7.                         The Chair, the Flower and the Rabbit.

                            Treasures from the Tai Chi road..

If I could but write this well you might understand it, but even if you understood it, it will remain a flawed gem until you can ‘feel’ it; however I am driven to try. I hope you too will be driven to find this same treasure. These are the treasures in life that no other can steal, so you need not hide them behind barred doors; in fact your own treasure is the greater if you give it away.

As we small group of students sat in the old farmhouse enjoying an after class glass of wine with our teacher, I tried to remember those little gems I had picked up in the class. No doubt you have been there too …. ‘wow, what a brilliant idea that is, I must remember it for later’, then, when later arrives, all you can remember is that there was once, not so long ago, something that you knew that was great and that you had intended to remember. I sat, sipping the wine and delving deep into a memory only an hour old, at last two words came to mind, rabbit and chair, but I knew there was a third, then it came to me, ‘aha, of course, flower’. I struggled to hang on to the words while more interesting conversations continued around me: These words were needed to trigger a chain of thought that creates feeling; the feelings we hope that will remain when the words are long gone.

The Chinese internal arts are littered with vague aphorisms, almost un-interpretable inferences, and poetical imagery that are supposed to enlighten you; and they will, if you only knew what they meant.

Directives
- A) Answer these questions about the Tai Chi passage:
(i) Where did the small group of students sit with their teacher after class?
(ii) Which of the three words came to mind last?
(iii) What are the Chinese internal arts said to be littered with?
- B) Update the Tai Chi passage from "7.                         The Chair, the" up to and including "give it away.", replacing "gem" with "jewel".

Some entries
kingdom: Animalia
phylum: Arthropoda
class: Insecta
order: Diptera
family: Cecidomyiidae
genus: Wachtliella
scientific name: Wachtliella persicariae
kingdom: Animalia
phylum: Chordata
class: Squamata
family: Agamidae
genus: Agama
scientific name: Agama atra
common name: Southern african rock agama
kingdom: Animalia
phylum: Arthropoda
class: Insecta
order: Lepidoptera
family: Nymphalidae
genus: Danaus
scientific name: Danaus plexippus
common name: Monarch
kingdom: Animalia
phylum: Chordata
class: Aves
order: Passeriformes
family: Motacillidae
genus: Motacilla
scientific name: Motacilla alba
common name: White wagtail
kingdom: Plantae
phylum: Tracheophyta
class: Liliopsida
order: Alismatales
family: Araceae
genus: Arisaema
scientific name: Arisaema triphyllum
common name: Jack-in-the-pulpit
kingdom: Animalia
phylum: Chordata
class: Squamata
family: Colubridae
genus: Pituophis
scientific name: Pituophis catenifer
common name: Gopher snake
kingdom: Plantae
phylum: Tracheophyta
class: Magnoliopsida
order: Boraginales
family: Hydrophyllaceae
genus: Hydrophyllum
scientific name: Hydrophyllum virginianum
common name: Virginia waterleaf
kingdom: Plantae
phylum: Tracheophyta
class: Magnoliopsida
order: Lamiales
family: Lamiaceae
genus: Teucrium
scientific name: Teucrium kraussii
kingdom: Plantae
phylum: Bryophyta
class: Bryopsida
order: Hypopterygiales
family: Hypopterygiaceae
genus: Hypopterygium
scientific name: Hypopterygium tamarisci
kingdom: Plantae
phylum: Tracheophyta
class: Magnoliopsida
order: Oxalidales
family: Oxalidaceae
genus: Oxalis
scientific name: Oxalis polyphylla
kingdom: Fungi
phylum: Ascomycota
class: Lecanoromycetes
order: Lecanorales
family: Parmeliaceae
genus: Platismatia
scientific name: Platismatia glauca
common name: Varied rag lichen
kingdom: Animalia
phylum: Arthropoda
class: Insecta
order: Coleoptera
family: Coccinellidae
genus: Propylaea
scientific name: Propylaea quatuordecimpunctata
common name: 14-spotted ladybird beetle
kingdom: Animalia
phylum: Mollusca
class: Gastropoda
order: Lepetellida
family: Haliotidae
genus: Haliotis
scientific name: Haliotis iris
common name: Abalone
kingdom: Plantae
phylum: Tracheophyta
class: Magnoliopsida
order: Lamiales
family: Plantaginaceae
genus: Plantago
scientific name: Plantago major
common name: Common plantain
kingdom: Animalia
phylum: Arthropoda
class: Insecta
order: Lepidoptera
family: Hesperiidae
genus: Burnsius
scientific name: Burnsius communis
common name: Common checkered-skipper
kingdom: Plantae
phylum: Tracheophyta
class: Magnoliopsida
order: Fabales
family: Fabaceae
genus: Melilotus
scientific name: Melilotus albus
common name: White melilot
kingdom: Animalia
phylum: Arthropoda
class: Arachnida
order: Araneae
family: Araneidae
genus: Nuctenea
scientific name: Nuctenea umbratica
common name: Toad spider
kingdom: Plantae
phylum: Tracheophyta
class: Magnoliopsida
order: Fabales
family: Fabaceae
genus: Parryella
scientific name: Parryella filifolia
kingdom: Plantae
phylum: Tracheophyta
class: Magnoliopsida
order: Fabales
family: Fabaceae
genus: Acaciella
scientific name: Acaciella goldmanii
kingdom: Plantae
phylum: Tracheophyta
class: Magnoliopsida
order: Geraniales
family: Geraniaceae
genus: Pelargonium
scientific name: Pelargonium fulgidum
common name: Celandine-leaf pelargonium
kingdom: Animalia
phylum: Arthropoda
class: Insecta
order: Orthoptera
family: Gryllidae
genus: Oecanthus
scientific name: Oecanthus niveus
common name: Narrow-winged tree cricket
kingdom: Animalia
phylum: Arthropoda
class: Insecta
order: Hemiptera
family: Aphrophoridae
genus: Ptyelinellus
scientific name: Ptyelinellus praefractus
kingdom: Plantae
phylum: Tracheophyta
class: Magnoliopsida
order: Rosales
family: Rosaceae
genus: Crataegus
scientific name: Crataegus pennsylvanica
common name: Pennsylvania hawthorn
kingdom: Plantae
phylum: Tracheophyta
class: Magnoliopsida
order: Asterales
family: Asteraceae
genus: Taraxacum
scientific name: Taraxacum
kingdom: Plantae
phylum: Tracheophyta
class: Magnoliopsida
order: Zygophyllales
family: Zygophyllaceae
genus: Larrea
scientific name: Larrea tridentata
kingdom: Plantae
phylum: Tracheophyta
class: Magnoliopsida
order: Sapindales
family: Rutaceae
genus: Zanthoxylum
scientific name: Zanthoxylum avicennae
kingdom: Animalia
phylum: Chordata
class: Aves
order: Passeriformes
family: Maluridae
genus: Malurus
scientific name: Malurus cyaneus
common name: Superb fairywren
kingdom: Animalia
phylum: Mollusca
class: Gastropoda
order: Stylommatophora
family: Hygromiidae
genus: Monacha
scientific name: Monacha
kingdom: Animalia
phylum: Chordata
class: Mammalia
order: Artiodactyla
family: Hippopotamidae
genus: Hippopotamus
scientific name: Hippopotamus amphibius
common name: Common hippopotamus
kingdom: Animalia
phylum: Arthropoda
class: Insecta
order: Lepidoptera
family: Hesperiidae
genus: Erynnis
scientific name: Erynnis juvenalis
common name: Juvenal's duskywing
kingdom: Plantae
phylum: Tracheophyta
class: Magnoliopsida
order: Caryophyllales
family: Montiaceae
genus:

Responses
- A)
(i) In the old farmhouse.
(ii) Flower.
(iii) Vague aphorisms, almost un-interpretable inferences, and poetical imagery.

- B)
7.                         The Chair, the Flower and the Rabbit.

                            Treasures from the Tai Chi road..

If I could but write this well you might understand it, but even if you understood it, it will remain a flawed jewel until you can ‘feel’ it; however I am driven to try. I hope you too will be driven to find this same treasure. These are the treasures in life that no other can steal, so you need not hide them behind barred doors; in fact your own treasure is the greater if you give it away.